In its reply, Uber argues that the Court may not apply Code of Civil Procedure section 1281.2 because the parties agreed that the FAA governed their arbitration agreement and preempted state law “to the fullest extent permitted by law.”  According to Uber, “the arbitration agreement entered into by Plaintiff explicitly states: ‘the Federal Arbitration Act will govern the interpretation and enforcement of [the arbitration provision].’ ” (Reply p. 2, quoting Yu Decl., Ex. G.) 

Uber also argues that it has presented prima facie evidence that Plaintiff and Uber entered into an arbitration agreement and Plaintiff has not carried her burden of refuting this evidence. 

D.   Analysis 

Uber contends that Code of Civil Procedure section 1281.2 does not apply because the arbitration agreements stated that the FAA would govern interpretation and enforcement of the agreements. 

The parties have not addressed the provision in the arbitration agreements (beginning in January 18, 2021) that states: “Any dispute, claim, or controversy arising out of or relating to incidents or accidents resulting in personal injury . . . that you allege occurred in connection with your use of the Services, whether before or after the date you agreed to the Terms, shall be governed by and construed in accordance with the laws of the state in which the incident or accident occurred.”  (Yu dec. exh. G.) 
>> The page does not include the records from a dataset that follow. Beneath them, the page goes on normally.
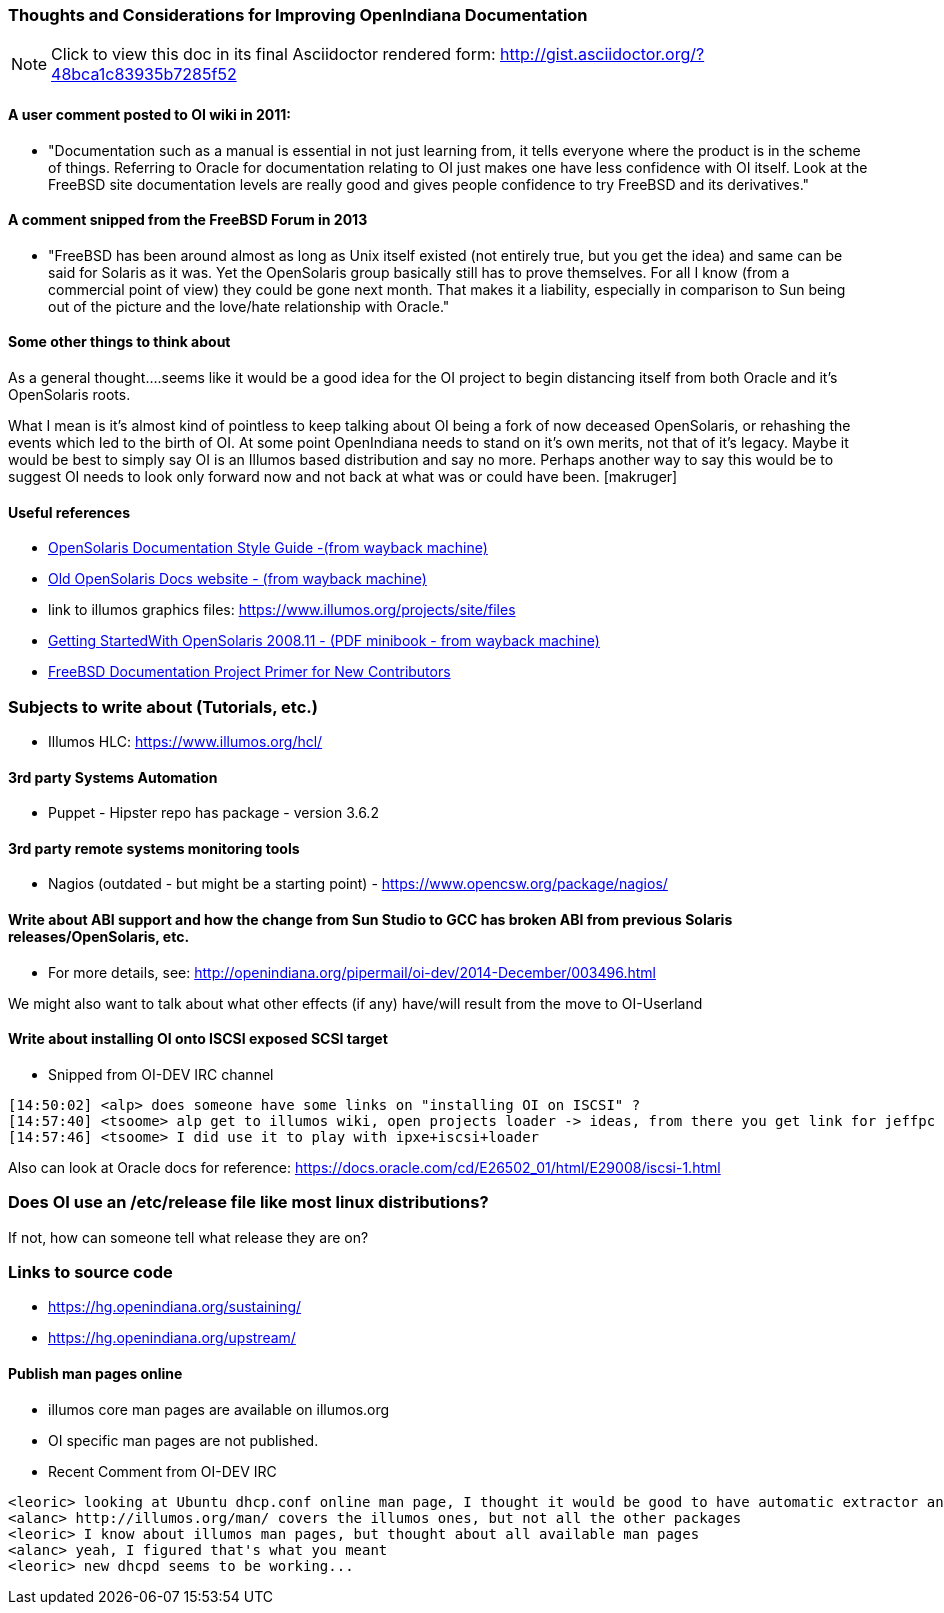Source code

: === Thoughts and Considerations for Improving OpenIndiana Documentation

[NOTE]
====
Click to view this doc in its final Asciidoctor rendered form: http://gist.asciidoctor.org/?48bca1c83935b7285f52
====

==== A user comment posted to OI wiki in 2011:
* "Documentation such as a manual is essential in not just learning from, it tells everyone where the product is in the scheme of things. Referring to Oracle for documentation relating to OI just makes one have less confidence with OI itself. Look at the FreeBSD site documentation levels are really good and gives people confidence to try FreeBSD and its derivatives."


==== A comment snipped from the FreeBSD Forum in 2013
* "FreeBSD has been around almost as long as Unix itself existed (not entirely true, but you get the idea) and same can be said for Solaris as it was. Yet the OpenSolaris group basically still has to prove themselves. For all I know (from a commercial point of view) they could be gone next month. That makes it a liability, especially in comparison to Sun being out of the picture and the love/hate relationship with Oracle."


==== Some other things to think about


As a general thought....seems like it would be a good idea for the OI project to begin distancing itself from both Oracle and it's OpenSolaris roots. 

What I mean is it's almost kind of pointless to keep talking about OI being a fork of now deceased OpenSolaris, or rehashing the events which led to the birth of OI. At some point OpenIndiana needs to stand on it's own merits, not that of it's legacy. Maybe it would be best to simply say OI is an Illumos based distribution and say no more.  Perhaps another way to say this would be to suggest OI needs to look only forward now and not back at what was or could have been. [makruger]

//[The reason is that the website's content has not been update aside from the few pages I modified during the update - alarcher ]//


==== Useful references
* https://web.archive.org/web/20081207155129/http://opensolaris.org/os/community/documentation/files/OSOLDOCSG.pdf[ OpenSolaris Documentation Style Guide -(from wayback machine)]
* https://web.archive.org/web/20090823064740/http://www.opensolaris.org/os/community/documentation/[Old OpenSolaris Docs website - (from wayback machine)]
* link to illumos graphics files: https://www.illumos.org/projects/site/files
* https://web.archive.org/web/20110904232819/http://dlc.sun.com/osol/docs/downloads/minibook/en/820-7102-10-Eng-doc.pdf[ Getting StartedWith OpenSolaris 2008.11 - (PDF minibook - from wayback machine)]
* https://www.freebsd.org/doc/en_US.ISO8859-1/books/fdp-primer/[FreeBSD Documentation Project Primer for New Contributors]


=== Subjects to write about (Tutorials, etc.)

* Illumos HLC: https://www.illumos.org/hcl/


==== 3rd party Systems Automation
** Puppet - Hipster repo has package - version 3.6.2


==== 3rd party remote systems monitoring tools
* Nagios (outdated - but might be a starting point) - https://www.opencsw.org/package/nagios/


==== Write about ABI support and how the change from Sun Studio to GCC has broken ABI from previous Solaris releases/OpenSolaris, etc.

* For more details, see: http://openindiana.org/pipermail/oi-dev/2014-December/003496.html

We might also want to talk about what other effects (if any) have/will result from the move to OI-Userland  


==== Write about installing OI onto ISCSI exposed SCSI target

* Snipped from OI-DEV IRC channel
====
  [14:50:02] <alp> does someone have some links on "installing OI on ISCSI" ?
  [14:57:40] <tsoome> alp get to illumos wiki, open projects loader -> ideas, from there you get link for jeffpc iscsi experiment
  [14:57:46] <tsoome> I did use it to play with ipxe+iscsi+loader
====

Also can look at Oracle docs for reference: https://docs.oracle.com/cd/E26502_01/html/E29008/iscsi-1.html


=== Does OI use an /etc/release file like most linux distributions?
If not, how can someone tell what release they are on?
//[I can answer that: the package delivering this file has not been updated. As long as migration of all packages to oi-userland is not done then no cake - alarcher]//

=== Links to source code

* https://hg.openindiana.org/sustaining/
* https://hg.openindiana.org/upstream/

==== Publish man pages online
* illumos core man pages are available on illumos.org
* OI specific man pages are not published. 
* Recent Comment from OI-DEV IRC
====
  <leoric> looking at Ubuntu dhcp.conf online man page, I thought it would be good to have automatic extractor and search interface, extracting man pages from package repository and publishing them on OI site...
  <alanc> http://illumos.org/man/ covers the illumos ones, but not all the other packages
  <leoric> I know about illumos man pages, but thought about all available man pages
  <alanc> yeah, I figured that's what you meant
  <leoric> new dhcpd seems to be working...
====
Based on the reasoning of Victrola, supra, 46 Cal.App.5th 337, the Court concludes that the arbitration agreements’ reference to “enforcement” under the FAA requires the court to consider Uber’s motion to compel arbitration under the FAA.  (See Victrola, supra, 46 Cal.App.5th at p. 348.)  The provision in the arbitration agreements (beginning in January 18, 2021) stating that personal injury claims will be “governed by and construed in accordance with the laws of the state in which the incident or accident occurred” does not displace the parties’ agreement to proceed under the procedural provisions of the FAA.  Therefore, the Court will not apply Code of Civil Procedure section 1281.2, subdivision (c). 

Last, the Court finds that Uber has shown that Plaintiff agreed to arbitration based on the evidence discussed above. 

CONCLUSION 

The Court GRANTS the motion to compel arbitration and to stay the action filed by Defendants Uber Technologies, Inc., Rasier-CA LLC, and Rasier LLC.  The Court orders Plaintiff Betsy Salazar to arbitrate her claims against Defendants Uber Technologies, Inc., Rasier-CA LLC, and Rasier LLC.  The Court stays Plaintiff Betsy Salazar’s action against Defendants Uber Technologies, Inc., Rasier-CA LLC, and Rasier LLC pending the outcome of arbitration. 

The Court sets a status conference re: arbitration on June 16, 2025 at 8:30 a.m. in Department 28 of the Spring Street Courthouse. 

Moving parties are ordered to give notice of this ruling. 

Moving parties are ordered to file the proof of service of this ruling with the Court within five days.